• [TASK BRIEF]: What is wanted is the full listing, word for word, without its pictures.

• [THE DATA]:
-------------------------

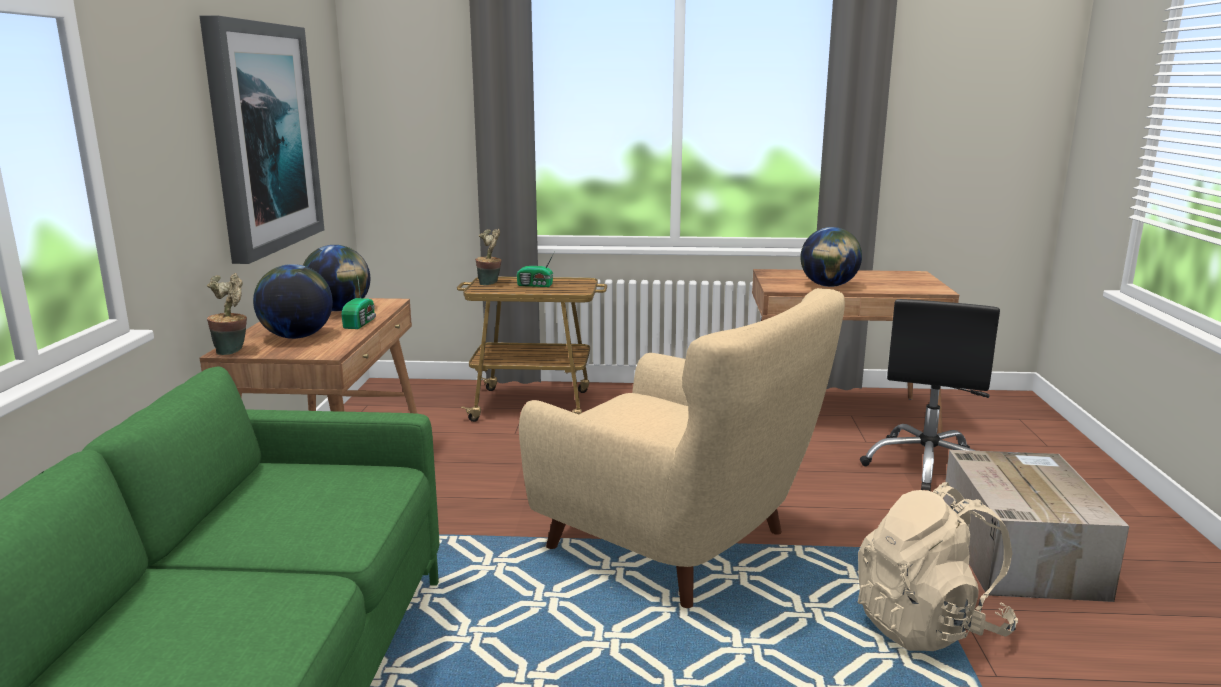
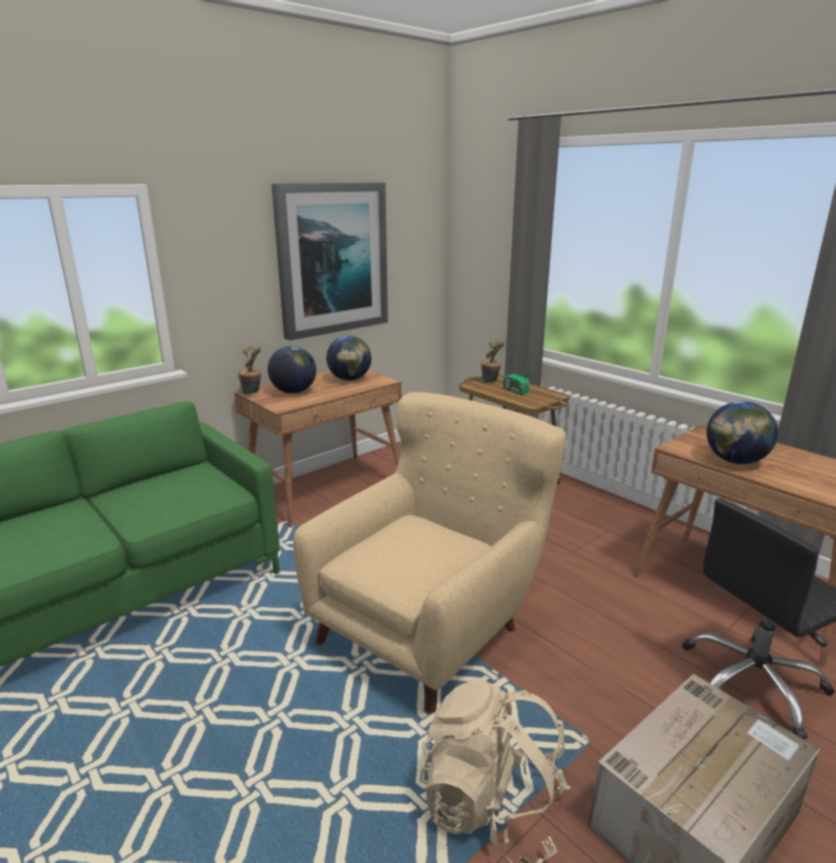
camera: 45 degrees right, 5 degrees up
radio [342,280,376,329] -> none
beige armchair [519,288,845,608] -> beige armchair turned 135 degrees counterclockwise [293,392,566,714]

-------------------------

• [ANSWER BELOW]:
camera: 45 degrees right, 5 degrees up
radio [342,280,376,329] -> none
beige armchair [519,288,845,608] -> beige armchair turned 135 degrees counterclockwise [293,392,566,714]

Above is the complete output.